Security Risk Assessment in Software Development Projects
Abstract
Software security is increasing in importance, linearly with vulnerabilities caused by software flaws. It is not possible to spend all the project s resources on software security. To spend the resources given to security in an effective way, one should know what is most important to protect. By performing a risk analysis the project know which vulnerabilities they face. A risk analysis will prioritise the vulnerabilities, and when the vulnerabilities are prioritised the project know where they should focus their security measures. In software development, risk is usually defined as probability times consequence of an exposed vulnerability. This Master s Thesis investigate the current state of practice for risk assessment in software project. While doing so, it also investigate the effect risk assessments have on software projects and what is perceived as benefits and drawbacks.
During the project a survey were sent out to 200 different organisations, were 21 decided to answer. The survey provided initial data for the current state of practice for risk assessment in software project.
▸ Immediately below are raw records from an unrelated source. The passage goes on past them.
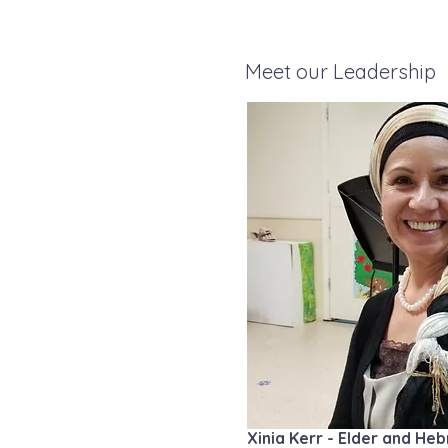
Meet our Leadership
Xinia Kerr - Elder and H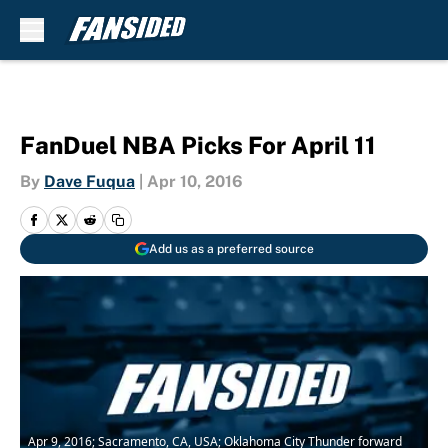
Skip to main content
FanDuel NBA Picks For April 11
By
Dave Fuqua
|
Apr 10, 2016
Add us as a preferred source
Apr 9, 2016; Sacramento, CA, USA; Oklahoma City Thunder forward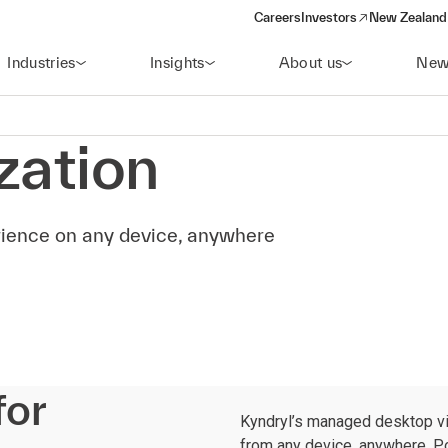
Careers
Investors
New Zealand 
(opens in a new window)
Industries
Insights
About us
New
zation
erience on any device, anywhere
for
Kyndryl’s managed desktop vi
from any device, anywhere. Po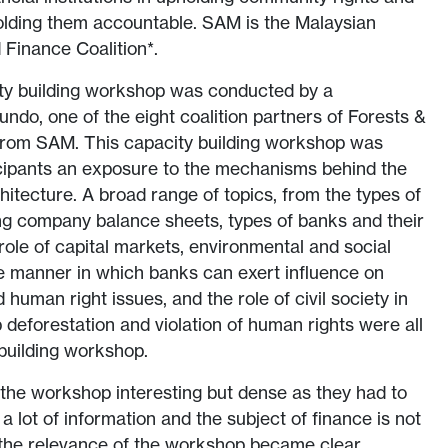
olding them accountable. SAM is the Malaysian
 Finance Coalition*.
ty building workshop was conducted by a
undo, one of the eight coalition partners of Forests &
 from SAM. This capacity building workshop was
ticipants an exposure to the mechanisms behind the
hitecture. A broad range of topics, from the types of
g company balance sheets, types of banks and their
ole of capital markets, environmental and social
e manner in which banks can exert influence on
 human right issues, and the role of civil society in
 deforestation and violation of human rights were all
 building workshop.
the workshop interesting but dense as they had to
 lot of information and the subject of finance is not
 the relevance of the workshop became clear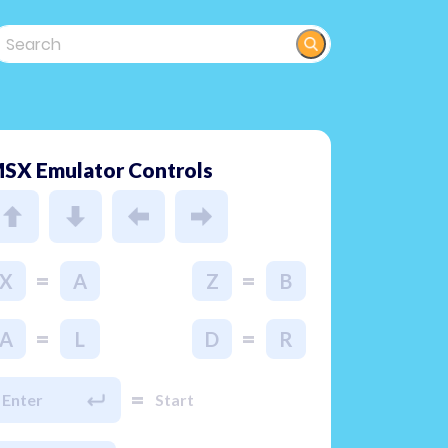
SX Emulator Controls
=
=
X
A
Z
B
=
=
A
L
D
R
=
Enter
Start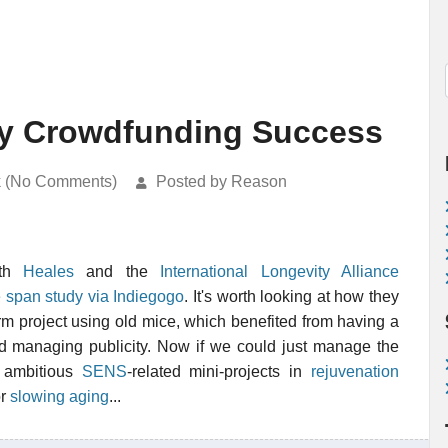
y Crowdfunding Success
k (No Comments)
Posted by Reason
ith
Heales
and the
International Longevity Alliance
 span study via Indiegogo
. It's worth looking at how they
erm project using old mice, which benefited from having a
d managing publicity. Now if we could just manage the
 ambitious
SENS
-related mini-projects in
rejuvenation
or
slowing aging
...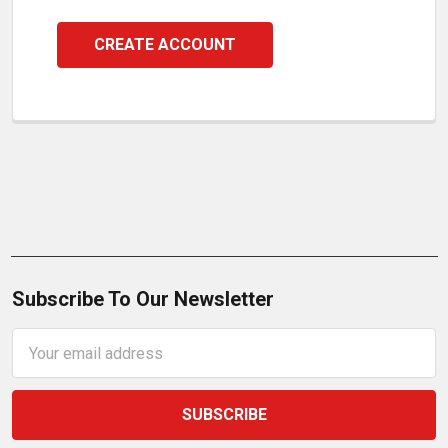
CREATE ACCOUNT
Subscribe To Our Newsletter
Email
Address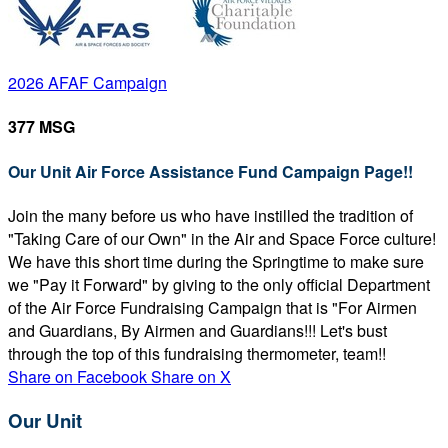
2026 AFAF Campaign
377 MSG
Our Unit Air Force Assistance Fund Campaign Page!!
Join the many before us who have instilled the tradition of
"Taking Care of our Own" in the Air and Space Force culture!
We have this short time during the Springtime to make sure
we "Pay it Forward" by giving to the only official Department
of the Air Force Fundraising Campaign that is "For Airmen
and Guardians, By Airmen and Guardians!!! Let's bust
through the top of this fundraising thermometer, team!!
Share on Facebook
Share on X
Our Unit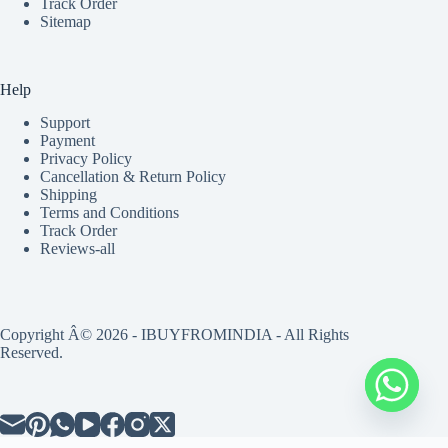
Track Order
Sitemap
Help
Support
Payment
Privacy Policy
Cancellation & Return Policy
Shipping
Terms and Conditions
Track Order
Reviews-all
Copyright Â© 2026 - IBUYFROMINDIA - All Rights
Reserved.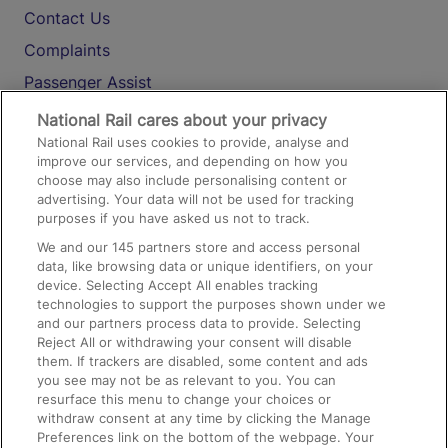
Contact Us
Complaints
Passenger Assist
Media
National Rail cares about your privacy
National Rail uses cookies to provide, analyse and
Text 61016
improve our services, and depending on how you
choose may also include personalising content or
advertising. Your data will not be used for tracking
On the Train
purposes if you have asked us not to track.
We and our
145
partners store and access personal
data, like browsing data or unique identifiers, on your
Accessible Train Travel and Facilities
device. Selecting Accept All enables tracking
technologies to support the purposes shown under we
Train Travel with Bicycles
and our partners process data to provide. Selecting
Train Travel with Pets
Reject All or withdrawing your consent will disable
them. If trackers are disabled, some content and ads
Train Travel with Children
you see may not be as relevant to you. You can
resurface this menu to change your choices or
Food and Drink
withdraw consent at any time by clicking the Manage
Preferences link on the bottom of the webpage. Your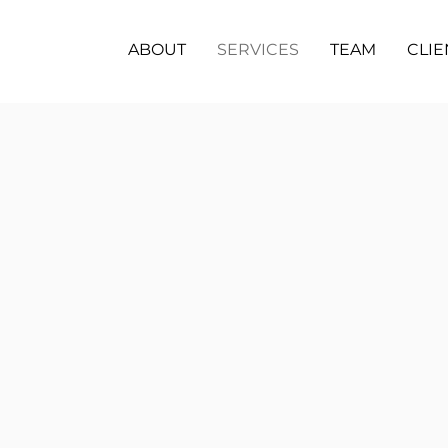
ABOUT
SERVICES
TEAM
CLIE
Pr
Dema
devel
fenci
audio
Re
Respo
googl
loca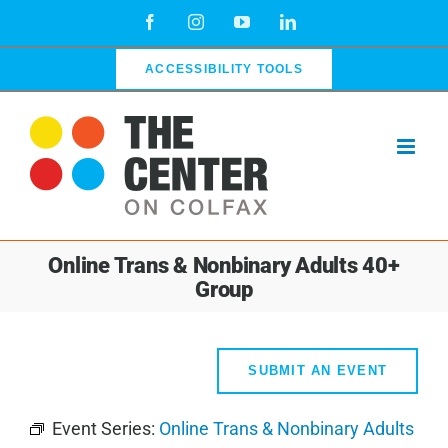
Skip
Facebook
Instagram
YouTube
LinkedIn
to
content
ACCESSIBILITY TOOLS
Online Trans & Nonbinary Adults 40+
Group
SUBMIT AN EVENT
Event Series:
Online Trans & Nonbinary Adults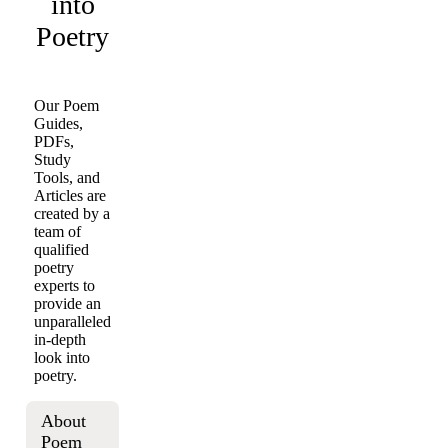
into
Poetry
Our Poem
Guides,
PDFs,
Study
Tools, and
Articles are
created by a
team of
qualified
poetry
experts to
provide an
unparalleled
in-depth
look into
poetry.
About
Poem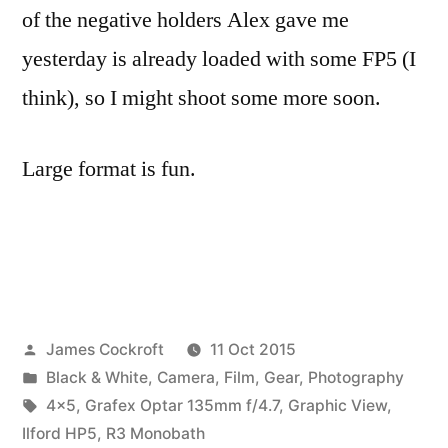
of the negative holders Alex gave me
yesterday is already loaded with some FP5 (I
think), so I might shoot some more soon.
Large format is fun.
Posted
James Cockroft
11 Oct 2015
by
Posted
Black & White
,
Camera
,
Film
,
Gear
,
Photography
in
Tags:
4x5
,
Grafex Optar 135mm f/4.7
,
Graphic View
,
Ilford HP5
,
R3 Monobath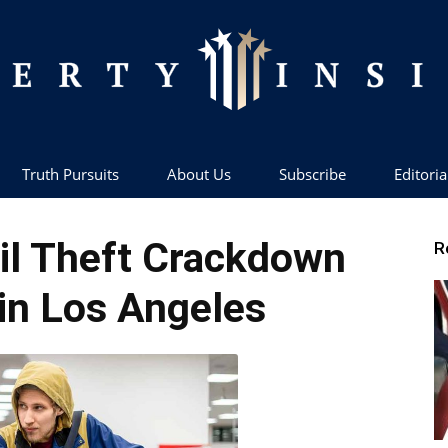
Truth Pursuits
About Us
Subscribe
Editoria
Liberty
il Theft Crackdown
R
in Los Angeles
Insider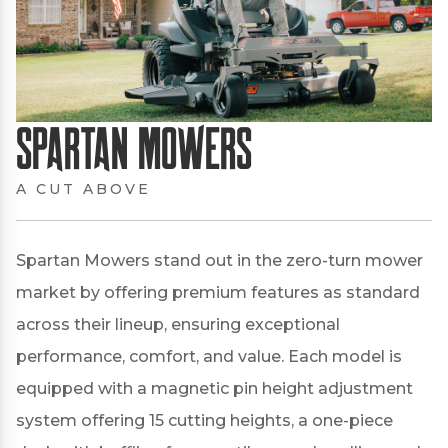
Spartan Mowers
A CUT ABOVE
Spartan Mowers stand out in the zero-turn mower
market by offering premium features as standard
across their lineup, ensuring exceptional
performance, comfort, and value.
Each model is
equipped with a magnetic pin height adjustment
system offering 15 cutting heights, a one-piece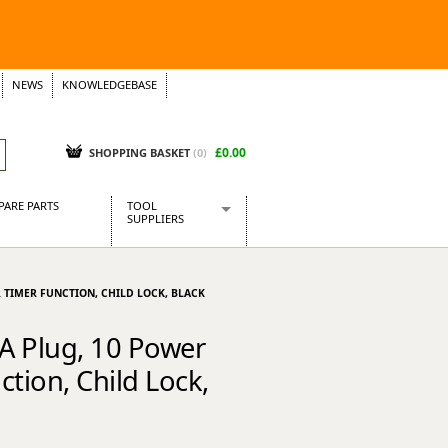
NEWS
KNOWLEDGEBASE
£0.00
SHOPPING BASKET
(
0
)
PARE PARTS
TOOL
SUPPLIERS
Baridi
CraftPRO Tools
R TIMER FUNCTION, CHILD LOCK, BLACK
Dellonda
Draper Tools
3A Plug, 10 Power
Ecospill
tion, Child Lock,
Kielder
Presto Tools
Sealey Power Tools
Siegen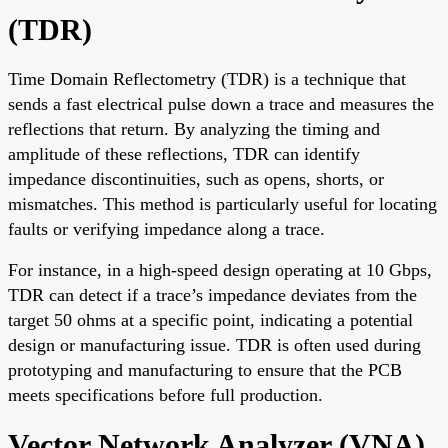
(TDR)
Time Domain Reflectometry (TDR) is a technique that
sends a fast electrical pulse down a trace and measures the
reflections that return. By analyzing the timing and
amplitude of these reflections, TDR can identify
impedance discontinuities, such as opens, shorts, or
mismatches. This method is particularly useful for locating
faults or verifying impedance along a trace.
For instance, in a high-speed design operating at 10 Gbps,
TDR can detect if a trace’s impedance deviates from the
target 50 ohms at a specific point, indicating a potential
design or manufacturing issue. TDR is often used during
prototyping and manufacturing to ensure that the PCB
meets specifications before full production.
Vector Network Analyzer (VNA)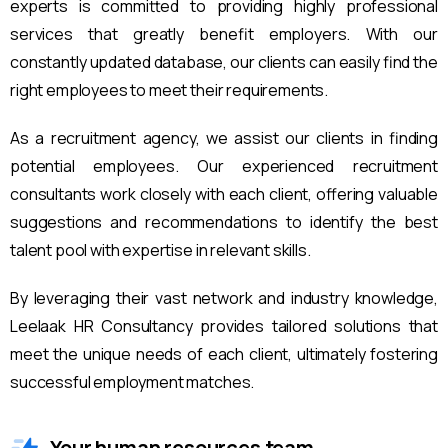
experts is committed to providing highly professional
services that greatly benefit employers. With our
constantly updated database, our clients can easily find the
right employees to meet their requirements.
As a recruitment agency, we assist our clients in finding
potential employees. Our experienced recruitment
consultants work closely with each client, offering valuable
suggestions and recommendations to identify the best
talent pool with expertise in relevant skills.
By leveraging their vast network and industry knowledge,
Leelaak HR Consultancy provides tailored solutions that
meet the unique needs of each client, ultimately fostering
successful employment matches.
Your human resources team.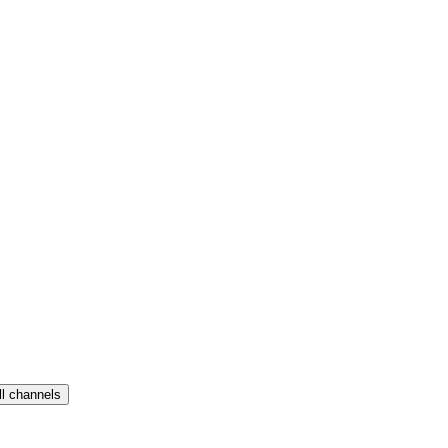
ll channels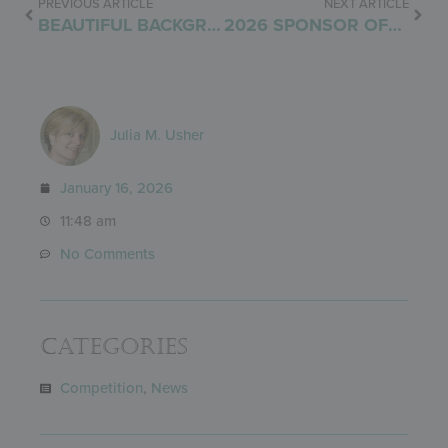
PREVIOUS ARTICLE
NEXT ARTICLE
BEAUTIFUL BACKGROUNDS
2026 SPONSOR OFFERING
Julia M. Usher
January 16, 2026
11:48 am
No Comments
Categories
Competition
,
News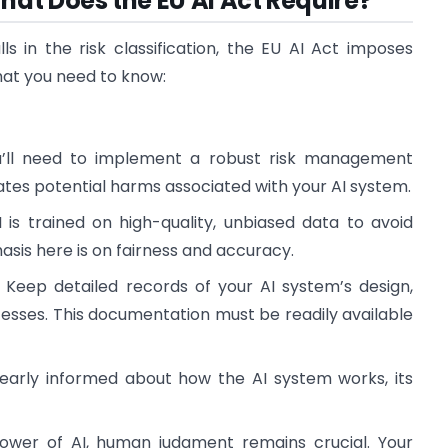
at Does the EU AI Act Require?
 in the risk classification, the EU AI Act imposes
hat you need to know:
u’ll need to implement a robust risk management
ates potential harms associated with your AI system.
I is trained on high-quality, unbiased data to avoid
sis here is on fairness and accuracy.
: Keep detailed records of your AI system’s design,
sses. This documentation must be readily available
learly informed about how the AI system works, its
power of AI, human judgment remains crucial. Your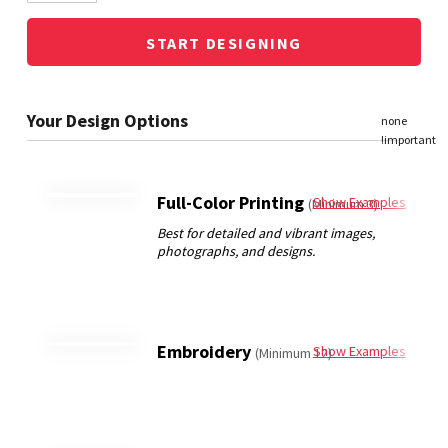
START DESIGNING
Full-Color Printing
Show Examples
(Minimum 3)
Embroidery
Show Examples
(Minimum 12)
At the end of the survey participants could choose to continue to contribute by volunteering to an interview. 8 of the survey participants volunteered to an interview. Results show that 61.9% of the survey participants performed risk assessments for information security in their project. Further, 46.6% reevaluated the risk continuously and the biggest difficulties were lack of time and budget. The interviews resulted in an understanding of the problems organisations face when it come to the risk assessments, such as economical shortcomings. Interviews also showed variation in training of the developers in the projects.
Based on the survey results and the interviews I conclude that it is mostly the larger organisations who perform risk assessments, while the smaller do not want to spend resources on it. Interviews show that the effect of the risk assessment go beyond the software and have a positive effect on the mindset of developers and the culture of the organisation, while the biggest drawback is the economical aspect. Most importantly is the ability to solve problems when they occur, and risk assessment is a great tool for the organisation to be prepared.